# WORK TO COMPLETE:
Nothing is to be output except the lines from the one containing "ough internet platforms?" through the end of the material, each reproduced exactly.

# RECORDS FOR THIS TASK:
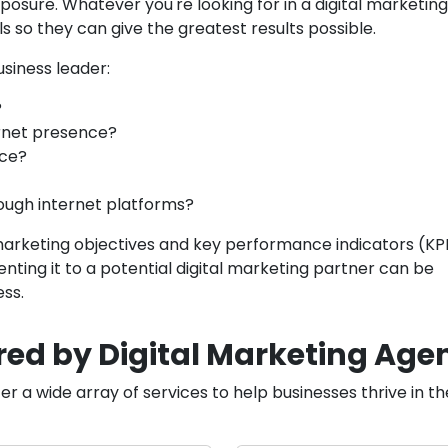
posure. Whatever you're looking for in a digital marketing
 so they can give the greatest results possible.
usiness leader:
?
rnet presence?
nce?
ough internet platforms?
marketing objectives and key performance indicators (KPI
nting it to a potential digital marketing partner can be
ess.
red by Digital Marketing Agen
er a wide array of services to help businesses thrive in t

# RESPONSE FOR THIS EXERCISE:
ough internet platforms?
marketing objectives and key performance indicators (KPI
nting it to a potential digital marketing partner can be
ess.
red by Digital Marketing Agen
er a wide array of services to help businesses thrive in t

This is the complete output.